Teramo, 29 ottobre 2025 – Una scoperta sorprendente arriva dall’INAF – Osservatorio Astronomico d’Abruzzo. Un team di ricercatori guidato da Leonardo Tartaglia, astrofisico e primo autore dello studio, ha osservato la supernova SN 2024bch, rivelando caratteristiche che mettono in discussione la classificazione tradizionale di queste esplosioni cosmiche. Lo studio, realizzato in collaborazione con le Università di Padova e dell’Aquila, offre una nuova interpretazione dei meccanismi che governano questi eventi straordinari.

Un’osservazione prolungata e senza precedenti

Per 140 giorni, gli scienziati dell’Istituto Nazionale di Astrofisica hanno analizzato le proprietà della supernova esplosa a 65 milioni di anni luce dalla Terra. Le prime osservazioni mostravano righe di emissione molto strette, considerate da sempre la “prova regina” dell’interazione tra il materiale espulso e un denso guscio di gas. Tuttavia, grazie a un’analisi accurata, il team ha scoperto che l’energia della supernova non proveniva da questo scontro.

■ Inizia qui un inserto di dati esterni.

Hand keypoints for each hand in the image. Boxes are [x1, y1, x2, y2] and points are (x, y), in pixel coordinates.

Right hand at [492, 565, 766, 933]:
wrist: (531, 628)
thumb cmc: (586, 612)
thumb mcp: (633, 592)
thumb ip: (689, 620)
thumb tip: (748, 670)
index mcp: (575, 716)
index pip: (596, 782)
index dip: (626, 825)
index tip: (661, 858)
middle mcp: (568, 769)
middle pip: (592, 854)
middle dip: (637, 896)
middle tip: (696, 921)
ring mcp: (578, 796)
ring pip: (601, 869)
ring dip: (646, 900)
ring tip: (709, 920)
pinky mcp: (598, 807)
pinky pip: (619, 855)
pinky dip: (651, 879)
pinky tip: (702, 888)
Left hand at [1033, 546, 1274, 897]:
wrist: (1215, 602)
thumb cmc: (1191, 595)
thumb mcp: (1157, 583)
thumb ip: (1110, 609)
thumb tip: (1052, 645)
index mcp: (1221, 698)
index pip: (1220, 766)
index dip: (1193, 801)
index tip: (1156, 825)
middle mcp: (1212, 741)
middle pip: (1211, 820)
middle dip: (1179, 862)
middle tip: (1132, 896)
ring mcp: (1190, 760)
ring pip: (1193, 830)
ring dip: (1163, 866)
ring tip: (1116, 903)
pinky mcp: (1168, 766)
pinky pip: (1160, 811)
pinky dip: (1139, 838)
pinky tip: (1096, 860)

Un comportamento “asociale” tra le stelle

La supernova SN 2024bch si è comportata in modo “asociale”, liberando energia quasi esclusivamente attraverso processi radioattivi tradizionali. “Abbiamo applicato uno sguardo non tradizionale e privo di pregiudizi – spiega Tartaglia –. Per la prima volta dimostriamo che il meccanismo principale è la fluorescenza di Bowen, un fenomeno noto fin dal secolo scorso ma mai applicato a questo tipo di oggetti”.

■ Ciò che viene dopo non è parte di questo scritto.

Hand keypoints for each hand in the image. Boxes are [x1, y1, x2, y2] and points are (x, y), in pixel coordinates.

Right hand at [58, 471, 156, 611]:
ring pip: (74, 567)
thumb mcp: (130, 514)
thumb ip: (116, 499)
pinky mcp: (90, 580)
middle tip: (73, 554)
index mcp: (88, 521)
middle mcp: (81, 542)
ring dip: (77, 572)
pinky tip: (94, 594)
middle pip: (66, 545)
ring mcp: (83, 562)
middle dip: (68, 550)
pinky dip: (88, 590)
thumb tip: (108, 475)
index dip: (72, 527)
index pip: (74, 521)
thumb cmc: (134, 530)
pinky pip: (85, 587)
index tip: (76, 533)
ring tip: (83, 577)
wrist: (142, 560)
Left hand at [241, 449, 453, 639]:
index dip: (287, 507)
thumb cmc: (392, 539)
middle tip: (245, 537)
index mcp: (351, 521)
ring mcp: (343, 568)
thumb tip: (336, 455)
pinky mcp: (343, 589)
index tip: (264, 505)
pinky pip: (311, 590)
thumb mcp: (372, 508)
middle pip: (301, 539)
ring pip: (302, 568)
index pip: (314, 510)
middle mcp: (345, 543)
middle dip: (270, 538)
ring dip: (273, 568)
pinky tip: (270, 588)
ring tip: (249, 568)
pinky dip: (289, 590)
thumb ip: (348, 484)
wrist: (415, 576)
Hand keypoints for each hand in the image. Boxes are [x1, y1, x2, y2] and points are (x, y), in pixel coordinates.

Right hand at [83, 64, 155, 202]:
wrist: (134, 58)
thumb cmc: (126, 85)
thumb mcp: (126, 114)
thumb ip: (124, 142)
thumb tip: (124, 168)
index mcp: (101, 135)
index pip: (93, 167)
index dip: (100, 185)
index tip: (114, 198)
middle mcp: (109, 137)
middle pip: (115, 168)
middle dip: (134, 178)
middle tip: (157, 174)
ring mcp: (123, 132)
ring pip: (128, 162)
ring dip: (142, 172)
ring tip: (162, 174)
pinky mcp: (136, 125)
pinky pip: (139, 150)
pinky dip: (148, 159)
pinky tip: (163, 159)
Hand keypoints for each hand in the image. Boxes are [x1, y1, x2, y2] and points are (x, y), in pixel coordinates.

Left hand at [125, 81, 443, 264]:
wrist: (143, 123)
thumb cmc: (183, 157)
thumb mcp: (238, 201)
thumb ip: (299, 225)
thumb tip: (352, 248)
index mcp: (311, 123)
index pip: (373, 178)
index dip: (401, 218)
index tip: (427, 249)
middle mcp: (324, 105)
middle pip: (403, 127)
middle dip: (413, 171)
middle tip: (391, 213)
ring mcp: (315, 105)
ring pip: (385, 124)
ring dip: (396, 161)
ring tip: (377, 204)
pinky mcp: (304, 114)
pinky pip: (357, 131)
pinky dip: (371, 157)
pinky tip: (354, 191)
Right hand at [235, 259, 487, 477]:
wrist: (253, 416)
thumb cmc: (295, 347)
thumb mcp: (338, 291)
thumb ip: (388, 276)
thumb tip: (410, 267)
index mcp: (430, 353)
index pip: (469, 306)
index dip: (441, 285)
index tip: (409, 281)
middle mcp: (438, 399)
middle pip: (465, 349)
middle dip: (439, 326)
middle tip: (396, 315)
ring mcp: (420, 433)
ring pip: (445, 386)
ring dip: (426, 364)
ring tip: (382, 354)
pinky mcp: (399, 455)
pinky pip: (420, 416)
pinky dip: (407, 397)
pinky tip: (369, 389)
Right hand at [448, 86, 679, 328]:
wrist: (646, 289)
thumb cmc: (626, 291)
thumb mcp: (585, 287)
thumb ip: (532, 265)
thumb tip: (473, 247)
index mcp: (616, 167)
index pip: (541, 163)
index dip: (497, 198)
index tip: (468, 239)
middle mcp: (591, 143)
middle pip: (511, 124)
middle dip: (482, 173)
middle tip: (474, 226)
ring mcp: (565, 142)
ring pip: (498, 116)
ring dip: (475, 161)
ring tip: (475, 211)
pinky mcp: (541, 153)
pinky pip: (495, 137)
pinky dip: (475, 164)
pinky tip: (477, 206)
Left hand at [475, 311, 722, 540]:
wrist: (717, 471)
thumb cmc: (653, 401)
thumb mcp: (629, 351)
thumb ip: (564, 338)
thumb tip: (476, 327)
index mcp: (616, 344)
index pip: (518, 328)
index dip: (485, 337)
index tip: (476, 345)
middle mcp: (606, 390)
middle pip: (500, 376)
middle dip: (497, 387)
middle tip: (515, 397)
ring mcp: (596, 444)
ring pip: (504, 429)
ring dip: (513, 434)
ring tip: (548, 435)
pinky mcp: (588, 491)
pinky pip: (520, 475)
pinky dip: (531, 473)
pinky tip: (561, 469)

Il ruolo dei telescopi abruzzesi e italiani

La campagna osservativa ha coinvolto una rete di strumenti INAF, tra cui il Wide-field Optical Telescope (WOT) da 67/91 cm dell’Osservatorio di Campo Imperatore, il telescopio Copernico da 182 cm e lo Schmidt da 92 cm dell’INAF di Padova. Inoltre, il satellite Swift ha fornito preziose osservazioni nella banda ultravioletta.

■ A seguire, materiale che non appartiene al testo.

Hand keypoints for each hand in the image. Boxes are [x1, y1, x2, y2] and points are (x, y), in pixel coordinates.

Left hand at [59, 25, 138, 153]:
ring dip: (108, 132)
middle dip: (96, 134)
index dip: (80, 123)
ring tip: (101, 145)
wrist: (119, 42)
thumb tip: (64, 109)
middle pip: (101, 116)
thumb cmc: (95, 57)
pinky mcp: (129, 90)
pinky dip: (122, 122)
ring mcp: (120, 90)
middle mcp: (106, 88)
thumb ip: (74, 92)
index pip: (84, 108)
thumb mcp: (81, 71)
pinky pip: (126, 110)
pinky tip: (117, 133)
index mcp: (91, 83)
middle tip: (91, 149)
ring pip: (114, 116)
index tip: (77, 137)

Una scoperta sorprendente INAF che cambia i modelli astrofisici

I risultati hanno costretto gli studiosi a ricalibrare i modelli teorici. Poiché non mostra interazioni fisiche, la supernova non possiede le condizioni per essere considerata una sorgente di neutrini ad alta energia. Lo studio, accettato per la pubblicazione sulla rivista Astronomy & Astrophysics, rappresenta un passo decisivo nella comprensione delle esplosioni stellari e dell’astronomia multimessaggera.